Gene Wolfe certainly read THE LEFT HAND OF DARKNESS and THE DISPOSSESSED,
and it seems highly probable that he read the other novels, too (PLANET OF
EXILE and ROCANNON'S WORLD and CITY OF ILLUSIONS) as well as the short
stories set in that background.

In TBOTNS, at the Vancean resurrection of the Stone Town, the Cumaean uses
a device to contact an entity 22 light years away for a real-time
conversation.  This is rather a lot like an ansible.  So the technology is
at least possible in the universe of Briah.  Typhon just wants to rule a Le
Guin style interstellar grouping.

Typhon does not seem to have kept all eggs in one basket -- he hedges his
bets.  The library, according to the story, was a hedge he set up:
originally he was going to burn all the books that had been collected.  But
at the last minute he came up with the hedge, just in case the empire thing
didn't work out.

So why the Whorl?  Another hedge, I say.  While all the other stuff is
conquer and control, this other project will be "pure" colonization.

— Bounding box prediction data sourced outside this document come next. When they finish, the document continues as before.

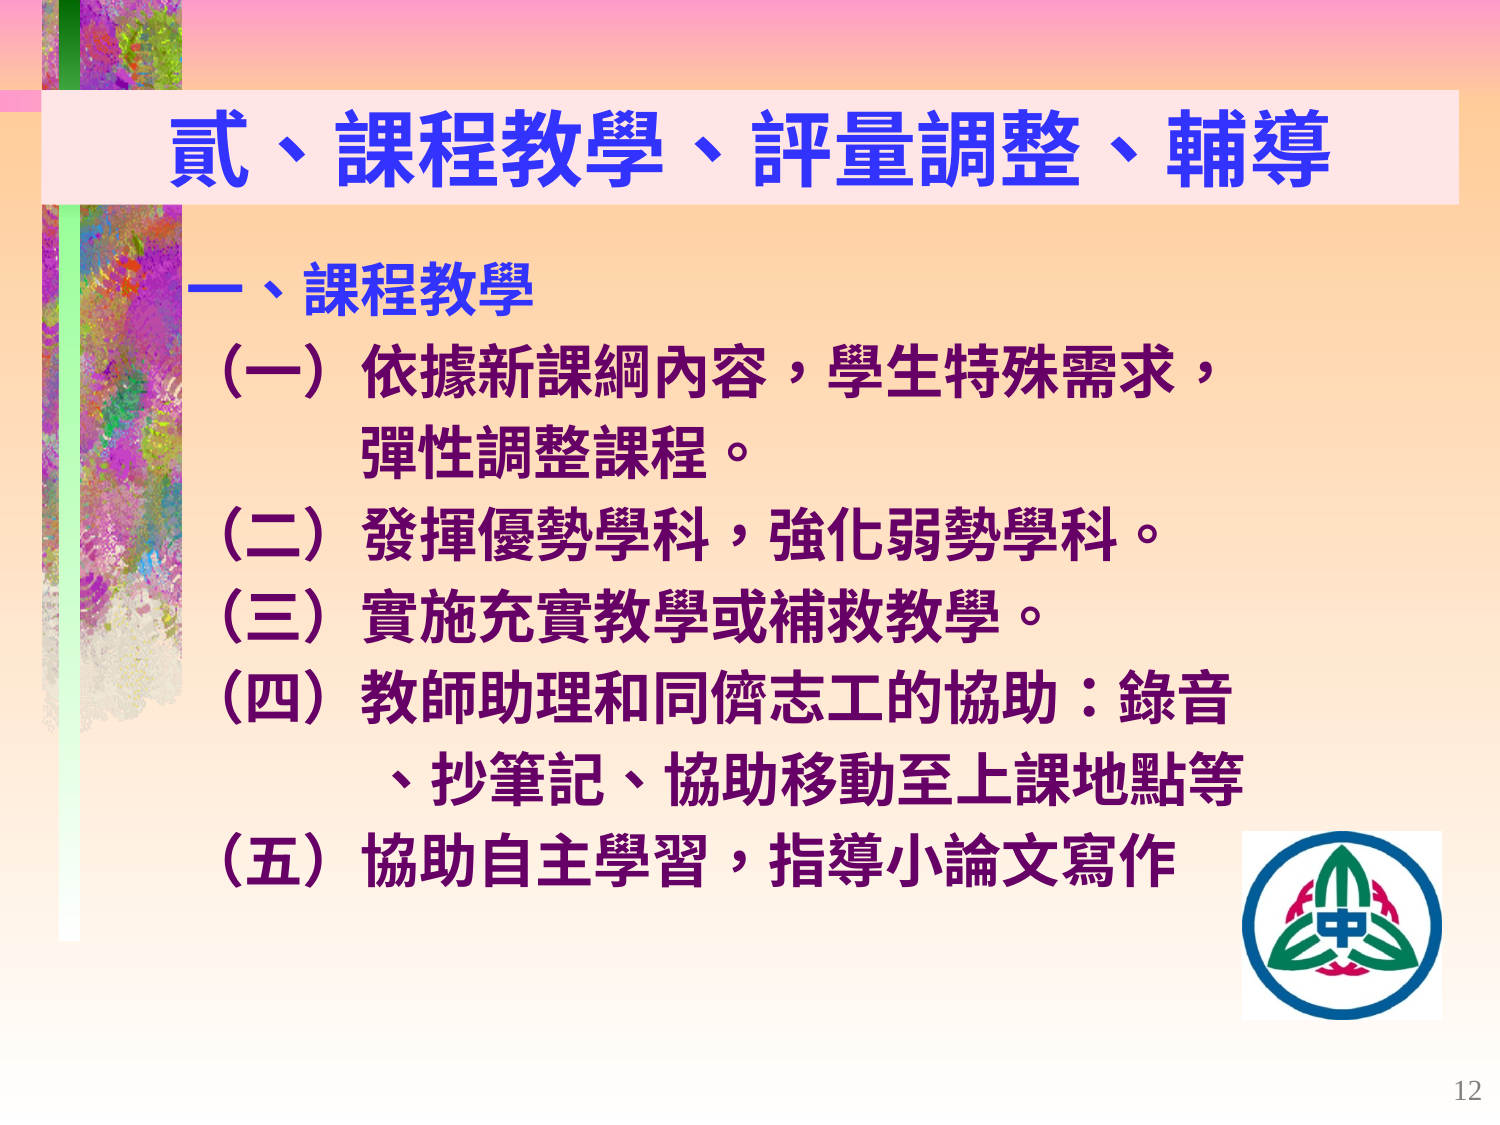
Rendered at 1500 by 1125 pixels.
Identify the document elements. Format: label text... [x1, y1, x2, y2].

picture [42, 205, 59, 821]
picture [1241, 831, 1442, 1020]
text_box 貳、課程教學、評量調整、輔導 [41, 90, 1459, 205]
slide_number 12 [1147, 1063, 1498, 1124]
list 一、課程教學 （一）依據新課綱內容，學生特殊需求， 彈性調整課程。 （二）發揮優勢學科，強化弱勢學科。 （三）實施充實教學或補救教學。 （四）教師助理和同儕志工的協助：錄音 、抄筆記、協助移動至上課地點等 （五）協助自主學習，指導小論文寫作 [170, 245, 1302, 1079]
picture [42, 0, 59, 90]
picture [80, 205, 182, 821]
picture [80, 0, 182, 90]
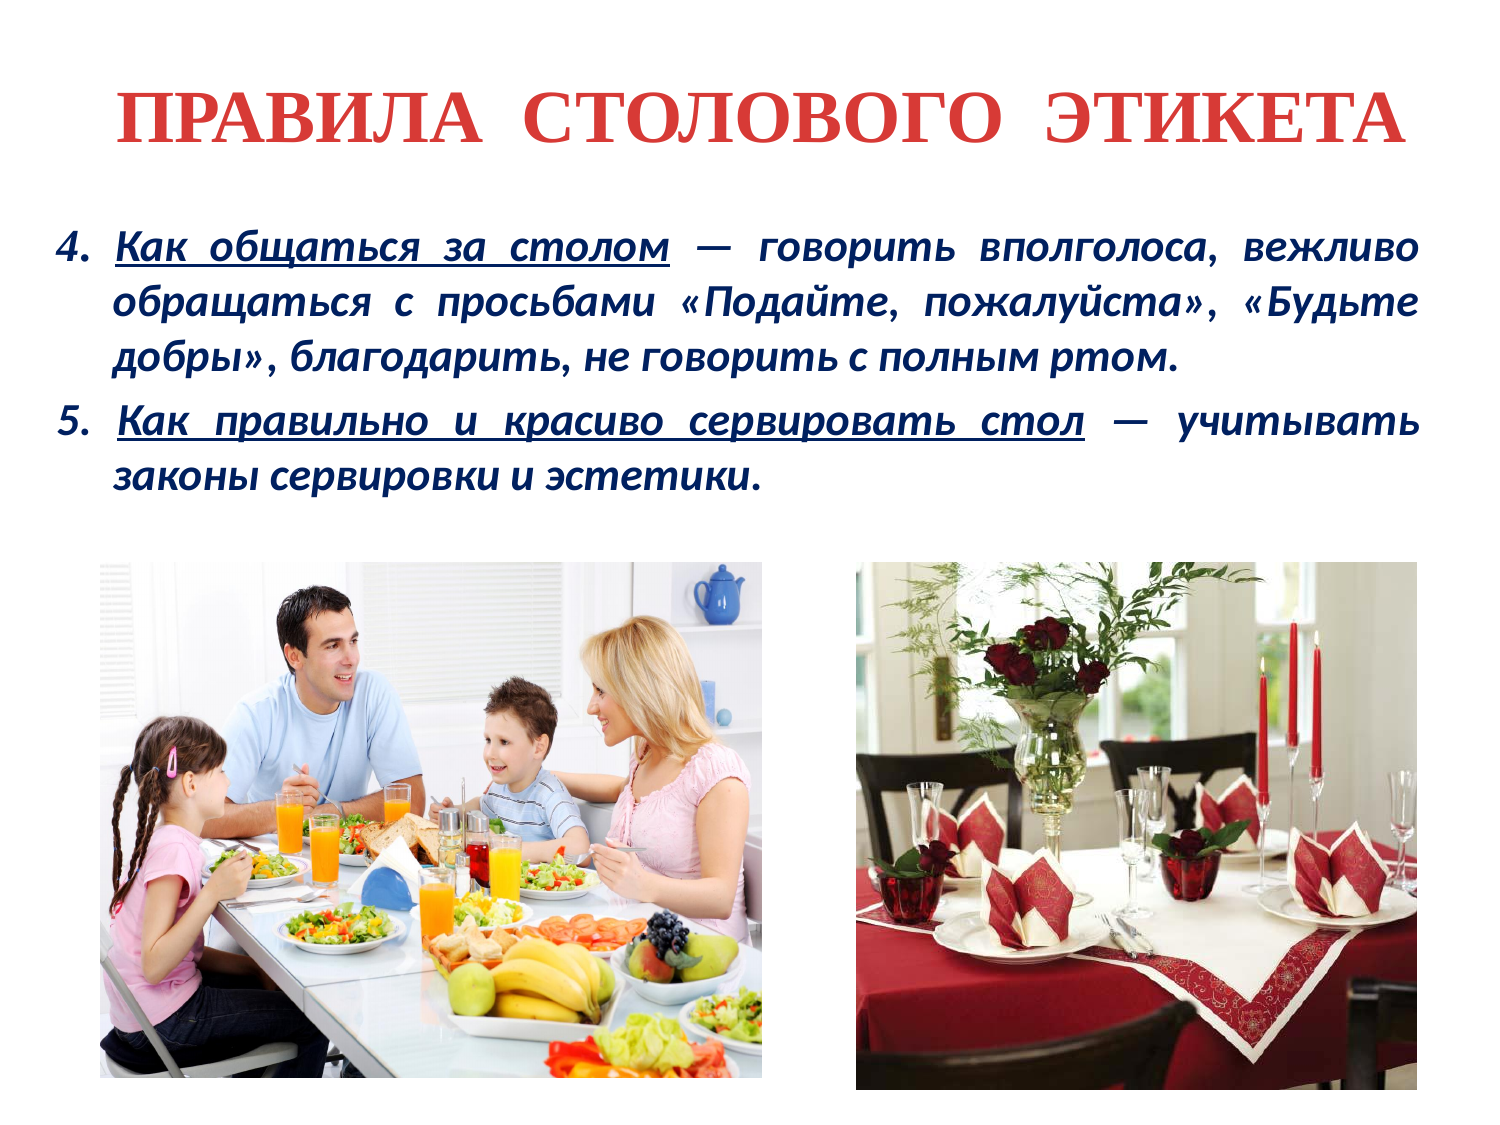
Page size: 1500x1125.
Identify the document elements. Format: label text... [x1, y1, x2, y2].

title ПРАВИЛА СТОЛОВОГО ЭТИКЕТА [86, 30, 1437, 194]
picture [856, 562, 1417, 1090]
picture [100, 562, 763, 1079]
list 4. Как общаться за столом — говорить вполголоса, вежливо обращаться с просьбами «Подайте, пожалуйста», «Будьте добры», благодарить, не говорить с полным ртом. 5. Как правильно и красиво сервировать стол — учитывать законы сервировки и эстетики. [41, 208, 1436, 539]
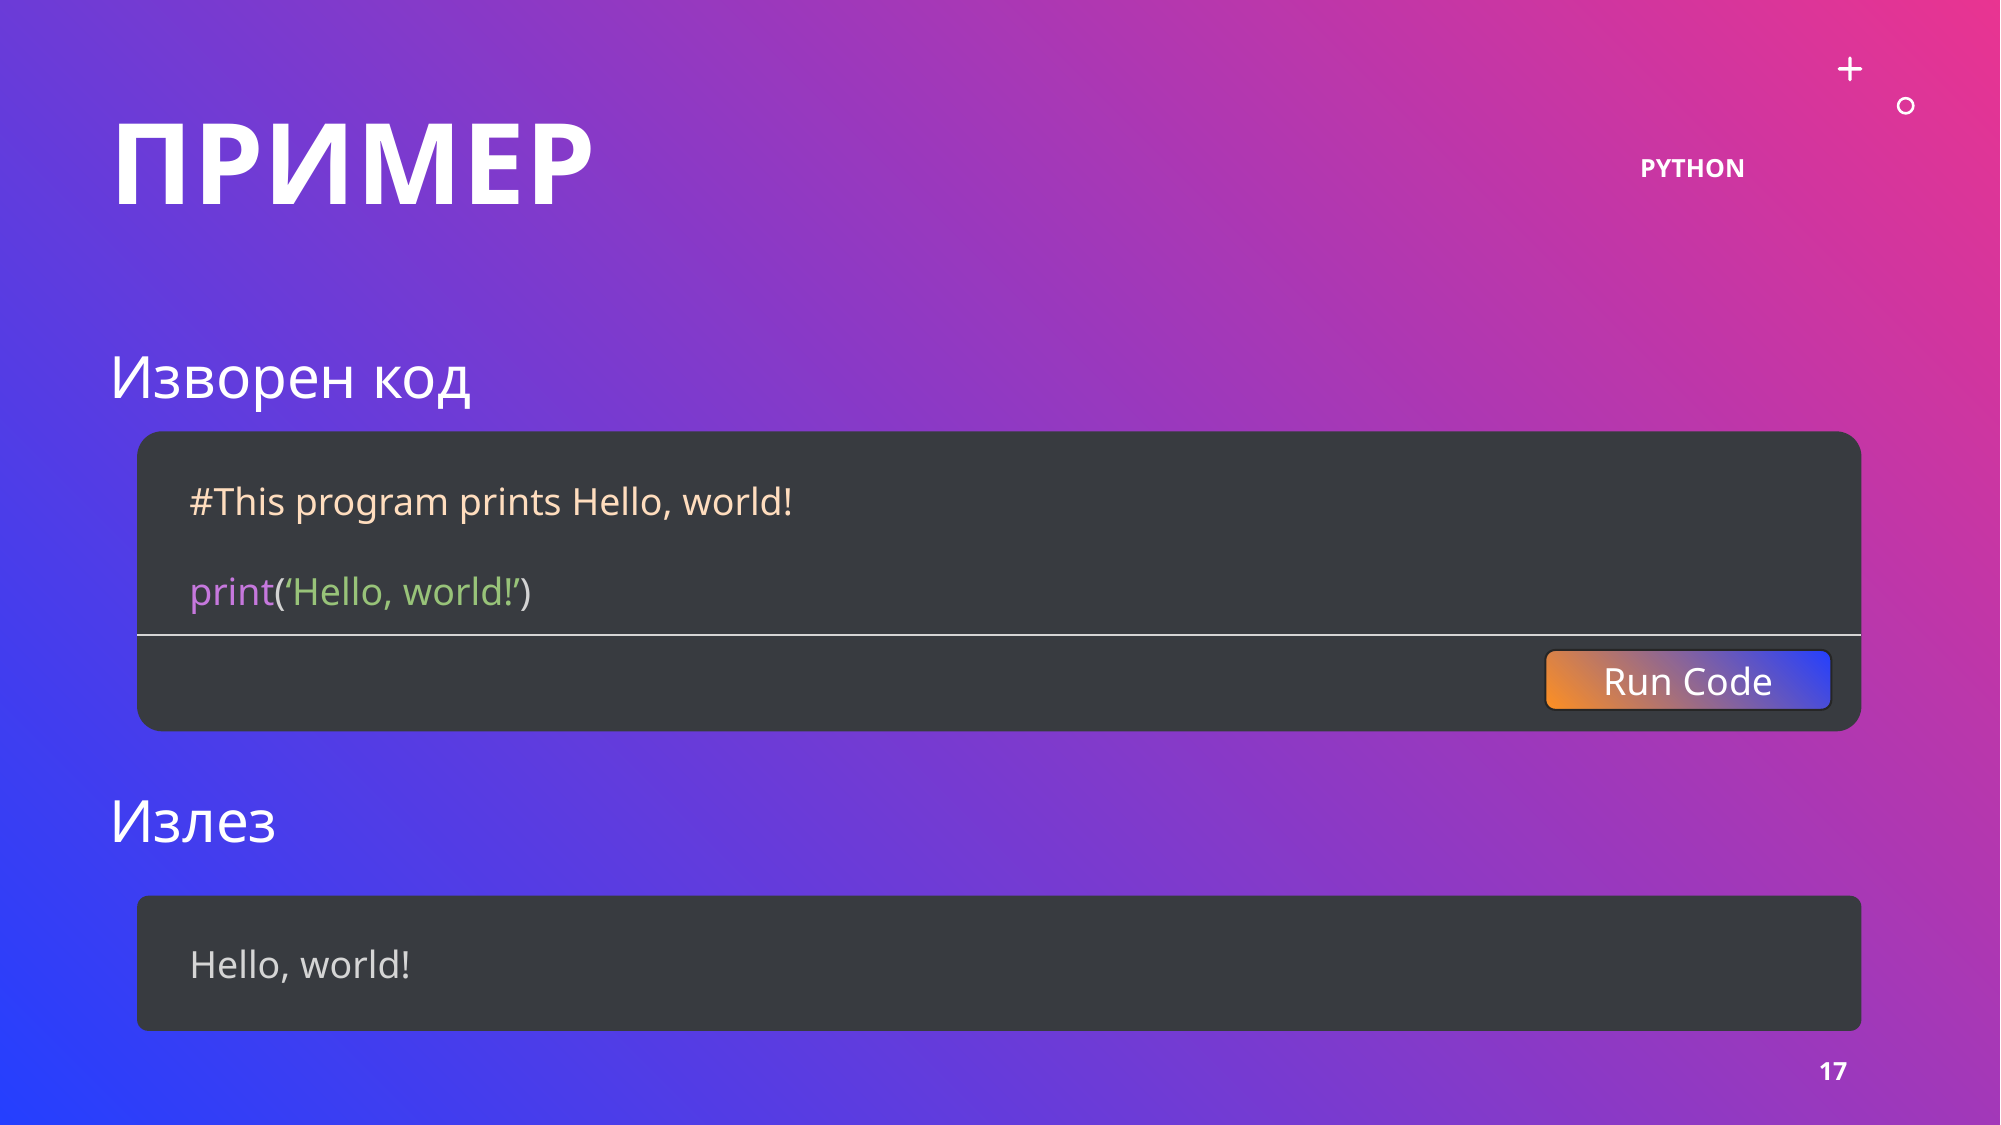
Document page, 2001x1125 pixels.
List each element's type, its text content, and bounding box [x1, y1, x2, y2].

text_box [137, 895, 1862, 1031]
slide_number 17 [1412, 1042, 1863, 1103]
footer PYTHON [1395, 138, 1991, 198]
text_box Изворен код [94, 341, 841, 477]
text_box Hello, world! [174, 933, 1324, 994]
title ПРИМЕР [94, 59, 1862, 278]
text_box Излез [94, 785, 841, 921]
text_box [137, 431, 1862, 635]
text_box Run Code [1545, 649, 1832, 710]
text_box [137, 644, 1862, 732]
text_box #This program prints Hello, world! print(‘Hello, world!’) [174, 470, 1324, 621]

>- The universe of New Sun has a bunch of human-settled planets in some kind
>of contact with each other, if only via port-calls by Tzadkiel's ship. Why
>would Typhon think it was a cool thing to send out a slow boat to found a
>crappy little colony when these old, established ones already exist, and he
>presumably intends to conquer them?

See above.

>- The literary survivals from our age in the Chras Writings are *really*
>implausible for a deep future setting.
>- At some point in Exodus Silk talks of French and Latin as extant languages
>(at least literary languages). Ditto.





>- Why none of the bio-engineered animals from New Sun on the Whorl? No
>destriers, no smilodons ...

It could be that he thought they were decadent, non-natural, time-safari
captures, and/or extrasolarian in origin.

>- Why no chems on Urth, apart from throwbacks like Jonah? Maybe there are
>some around at the time of Sev vs Typhon in UOTNS; we don't meet them,
>AFAIK. But surely Typhon's army would have been predominantly chems?

Hard to get parts in such a low-tech backwater.  Look at Jonas, for
example: repaired with biological material, for goodness sake!  Urth is far
more resource poor than the Whorl, and look at how the chems are running
down on the Whorl, after only a few hundred years of isolation.

Of course you are free to your own opinion.